American Airlines is filing for bankruptcy protection. The airline is the last of the so-called legacy carriers, airlines that flew interstate routes before de-regulation of the industry, to reach this step. Delta, Northwest, United and US Airways all went through bankruptcy proceedings in the last 10 years.
While all airlines have faced higher fuel costs and lower demand in the last decade, the problem for legacy carriers, like American, comes down to cost control. Legacy airlines costs are much higher — as much as 50 percent higher, according to economist Severin Borenstein. He is an economist at UC Berkley who has spent years studying the airline industry.

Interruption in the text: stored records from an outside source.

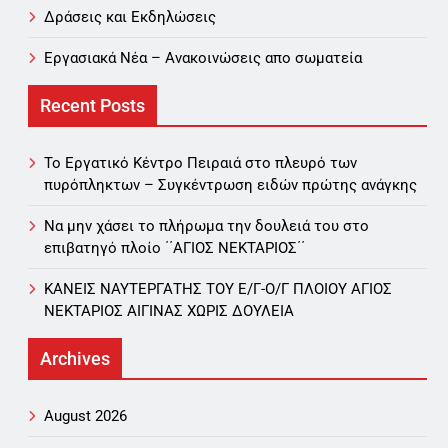
Δράσεις και Εκδηλώσεις
Εργασιακά Νέα – Aνακοινώσεις απο σωματεία
Recent Posts
Το Εργατικό Κέντρο Πειραιά στο πλευρό των
πυρόπληκτων – Συγκέντρωση ειδών πρώτης ανάγκης
Να μην χάσει το πλήρωμα την δουλειά του στο
επιβατηγό πλοίο ΄΄ΑΓΙΟΣ ΝΕΚΤΑΡΙΟΣ΄΄
ΚΑΝΕΙΣ ΝΑΥΤΕΡΓΑΤΗΣ TOY Ε/Γ-Ο/Γ ΠΛΟΙΟY ΑΓΙΟΣ
ΝΕΚΤΑΡΙΟΣ ΑΙΓΙΝΑΣ ΧΩΡΙΣ ΔΟΥΛΕΙΑ
Archives
August 2026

Borenstein says a big part of the reason costs for these airlines are so high is because of labor relations. It’s not just about higher wages — it’s because of what their contracts say workers are allowed to do.
“If you look at what low cost carriers do that is different, they get much higher productivity out of their workers,” Borenstein says. “The jobs are defined more broadly. The workers tend to cover more of the work load.”

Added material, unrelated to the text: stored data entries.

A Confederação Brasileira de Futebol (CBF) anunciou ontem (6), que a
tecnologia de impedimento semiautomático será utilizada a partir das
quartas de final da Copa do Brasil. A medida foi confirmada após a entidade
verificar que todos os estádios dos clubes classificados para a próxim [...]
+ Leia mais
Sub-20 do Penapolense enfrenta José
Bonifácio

AirlineForecasts analyst Vaughn Cordle says when you adjust labor costs for productivity, American Airlines is one of the worst performers.

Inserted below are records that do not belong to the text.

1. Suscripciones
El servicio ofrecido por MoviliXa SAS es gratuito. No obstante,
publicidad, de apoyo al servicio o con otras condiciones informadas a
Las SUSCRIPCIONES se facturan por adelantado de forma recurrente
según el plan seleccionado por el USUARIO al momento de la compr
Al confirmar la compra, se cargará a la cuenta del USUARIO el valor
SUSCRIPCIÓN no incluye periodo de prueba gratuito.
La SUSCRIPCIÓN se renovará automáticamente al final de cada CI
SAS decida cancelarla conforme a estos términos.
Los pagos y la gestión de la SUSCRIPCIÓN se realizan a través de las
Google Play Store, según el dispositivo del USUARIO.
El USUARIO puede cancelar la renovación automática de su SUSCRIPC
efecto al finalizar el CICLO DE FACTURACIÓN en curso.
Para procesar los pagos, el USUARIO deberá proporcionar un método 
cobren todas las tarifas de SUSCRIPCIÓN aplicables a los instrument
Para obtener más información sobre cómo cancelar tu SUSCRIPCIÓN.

Low cost airlines have been part of the market for decades now. Southwest began flying in 1971, but for years the legacy carriers didn’t really see them as a threat.
Legacy airlines, like American, dominated through the 1990s largely due to effective marketing. Borenstein says programs like corporate discounts and frequent flyer programs, pioneered by former American CEO Bob Crandall, ensured customer loyalty. Also, the legacy carriers dominated the hub airports. They were able to get space in big city airports because they operated so many flights out of them.
“They could survive that for a couple of decades because they had the marketing and dominance at these hub airports to prevent low cost carriers from expanding very much, ” says Borenstein. “Part of the problem is, airlines were growing aggressively trying to grow these networks and get market share and when we get the downturns, they found themselves with way too much capacity. So when they got into a situation in 2000 to 2001 where suddenly there was way too much capacity in the market, they found themselves with much higher cost operations than the low cost carriers.”
After the Sept. 11 attacks, there was a huge drop in demand for flights, and Borenstein says demand has stayed pretty much flat ever since. Meanwhile, low cost carriers have been expanding — cutting more and more into the legacy carriers’ customer base by offering lower and lower ticket prices. Borenstein says lower ticket prices combined with higher costs have pushed many legacy carriers into bankruptcy.
Bankruptcy is a messy and painful process, particularly for a company’s employees. But for legacy airlines like American, it might just be exactly what they need. It will allow them restructure their business and to cut costs where they need to. They’ll be able to renegotiate their debts and also rewrite employee contracts. The company has been trying to reach a new contract with its pilots since 2006.
“It does help to move the industry to a more efficent structure where consumers get good services at reasonable prices and airlines can actually make money, ” Borenstein says. “Airlines are never going to consistently make money year after year because it is an industry that is inherently volatile. But I think that as they change they will be more effectively able to overall on average make money.”